Compiti da svolgere:
1. Trascrivi dal testo su Paolo Rossi tutto ciò che va da "No, non si ruba" fino a "del suo addio.".
2. Secondo il testo su Paolo Rossi, in quale momento è stato commesso il furto nella casa di Pablito?

Testo fornito:
No, non si ruba a casa di Paolo Rossi. Se l’addio prematuro di Pablito ha raggelato il cuore degli italiani, il furto perpetrato in casa dell’eroe Mundial – proprio mentre era in corso l’ultimo saluto – suona di sconfitta, di resa incondizionata. A guardarla in faccia, questa società, viene da voltarsi dall’altra parte. Non si può far del male a un dispensatore di gioia, al simbolo di un’Italia che plana sopra le difficolta e vince. Vince anche se nessuno gli dà credito. Ecco perché da Bolzano a Palermo amavano e amano Pablito. Ecco perché dalla Val d’Aosta alla Sicilia sono rimasti tutti di sasso alla notizia della profanazione dell’ultima dimora di Rossi. Non che rubare in casa di qualcuno – che non sia Rossi – durate il suo funerale sia meno grave. Ma, in fondo, Pablito era una persona normale. Che meritava rispetto, soprattutto nel giorno del suo addio.

Estratto del dataset:

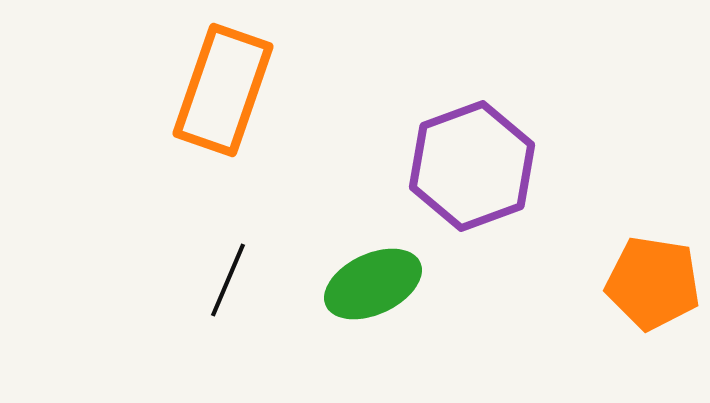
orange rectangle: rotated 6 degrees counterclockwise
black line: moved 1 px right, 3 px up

Risposte ai compiti:
1.
No, non si ruba a casa di Paolo Rossi. Se l’addio prematuro di Pablito ha raggelato il cuore degli italiani, il furto perpetrato in casa dell’eroe Mundial – proprio mentre era in corso l’ultimo saluto – suona di sconfitta, di resa incondizionata. A guardarla in faccia, questa società, viene da voltarsi dall’altra parte. Non si può far del male a un dispensatore di gioia, al simbolo di un’Italia che plana sopra le difficolta e vince. Vince anche se nessuno gli dà credito. Ecco perché da Bolzano a Palermo amavano e amano Pablito. Ecco perché dalla Val d’Aosta alla Sicilia sono rimasti tutti di sasso alla notizia della profanazione dell’ultima dimora di Rossi. Non che rubare in casa di qualcuno – che non sia Rossi – durate il suo funerale sia meno grave. Ma, in fondo, Pablito era una persona normale. Che meritava rispetto, soprattutto nel giorno del suo addio.

2. Il furto è stato commesso proprio mentre era in corso l'ultimo saluto a Pablito.